* **PROVIDED TEXT**:

--*--

You are viewing a plain text version of this content. The canonical link for it is here.
Posted to dev@kafka.apache.org by "Calvin Liu (Jira)" <ji...@apache.org> on 2023/07/19 23:09:00 UTC
[jira] [Created] (KAFKA-15221) Potential race condition between requests from rebooted followers
Calvin Liu created KAFKA-15221:
----------------------------------
Summary: Potential race condition between requests from rebooted followers
Key: KAFKA-15221
URL: https://issues.apache.org/jira/browse/KAFKA-15221
Project: Kafka
Issue Type: Bug
Affects Versions: 3.5.0
Reporter: Calvin Liu
Assignee: Calvin Liu
Fix For: 3.6.0, 3.5.1
When the leader processes the fetch request, it does not acquire locks when updating the replica fetch state. Then there can be a race between the fetch requests from a rebooted follower.
T0, broker 1 sends a fetch to broker 0(leader). At the moment, broker 1 is not in ISR.

--*--

* **RECORDED DATA**:
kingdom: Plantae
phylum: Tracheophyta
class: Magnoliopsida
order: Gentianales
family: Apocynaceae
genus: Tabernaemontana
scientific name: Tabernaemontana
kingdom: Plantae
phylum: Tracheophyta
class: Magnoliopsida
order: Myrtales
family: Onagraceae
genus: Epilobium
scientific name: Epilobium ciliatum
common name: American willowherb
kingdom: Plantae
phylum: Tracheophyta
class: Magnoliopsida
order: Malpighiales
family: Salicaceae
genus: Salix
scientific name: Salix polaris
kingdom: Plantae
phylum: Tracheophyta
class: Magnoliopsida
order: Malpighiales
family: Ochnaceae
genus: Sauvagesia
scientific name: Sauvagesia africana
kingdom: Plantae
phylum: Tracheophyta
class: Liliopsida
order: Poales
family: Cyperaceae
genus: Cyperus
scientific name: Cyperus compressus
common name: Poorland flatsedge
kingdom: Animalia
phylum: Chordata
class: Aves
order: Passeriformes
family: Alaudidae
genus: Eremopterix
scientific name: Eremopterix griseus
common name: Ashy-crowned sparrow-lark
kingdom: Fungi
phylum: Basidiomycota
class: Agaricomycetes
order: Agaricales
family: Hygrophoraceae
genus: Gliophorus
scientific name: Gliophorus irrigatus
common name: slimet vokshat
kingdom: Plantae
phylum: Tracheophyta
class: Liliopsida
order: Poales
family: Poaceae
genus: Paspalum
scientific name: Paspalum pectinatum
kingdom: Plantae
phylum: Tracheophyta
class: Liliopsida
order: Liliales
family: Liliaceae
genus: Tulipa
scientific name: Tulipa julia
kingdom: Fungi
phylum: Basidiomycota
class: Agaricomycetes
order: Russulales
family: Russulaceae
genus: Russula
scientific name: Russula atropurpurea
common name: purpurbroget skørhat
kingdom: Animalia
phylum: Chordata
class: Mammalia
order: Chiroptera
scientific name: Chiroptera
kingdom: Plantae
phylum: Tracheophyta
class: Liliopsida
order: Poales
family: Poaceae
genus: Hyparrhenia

--*--

* **TASKS**:
**a.** For each statement, say whether it agrees with the Kafka issue report, answering yes or no and quoting the deciding words of the report: (i) the issue was assigned to someone other than the person who reported it; (ii) the leader takes no locks when it updates the replica fetch state while processing a fetch request; (iii) at T0, broker 1 is in the ISR.
**b.** Proceed with the Kafka issue report, picking up after its last sentence.
The records have no connection to the Kafka issue report.

* **EXERCISE RESULTS**:
**a.**
(i) No: "Assignee: Calvin Liu"
(ii) Yes: "it does not acquire locks when updating the replica fetch state"
(iii) No: "At the moment, broker 1 is not in ISR."

**b.**
T1, broker 1 crashes.
T2 broker 1 is back online and receives a new broker epoch. Also, it sends a new Fetch request.
T3 broker 0 receives the old fetch requests and decides to expand the ISR.
T4 Right before broker 0 starts to fill the AlterPartitoin request, the new fetch request comes in and overwrites the fetch state. Then broker 0 uses the new broker epoch on the AlterPartition request.
In this way, the AlterPartition request can get around KIP-903 and wrongly update the ISR.
--
This message was sent by Atlassian Jira
(v8.20.10#820010)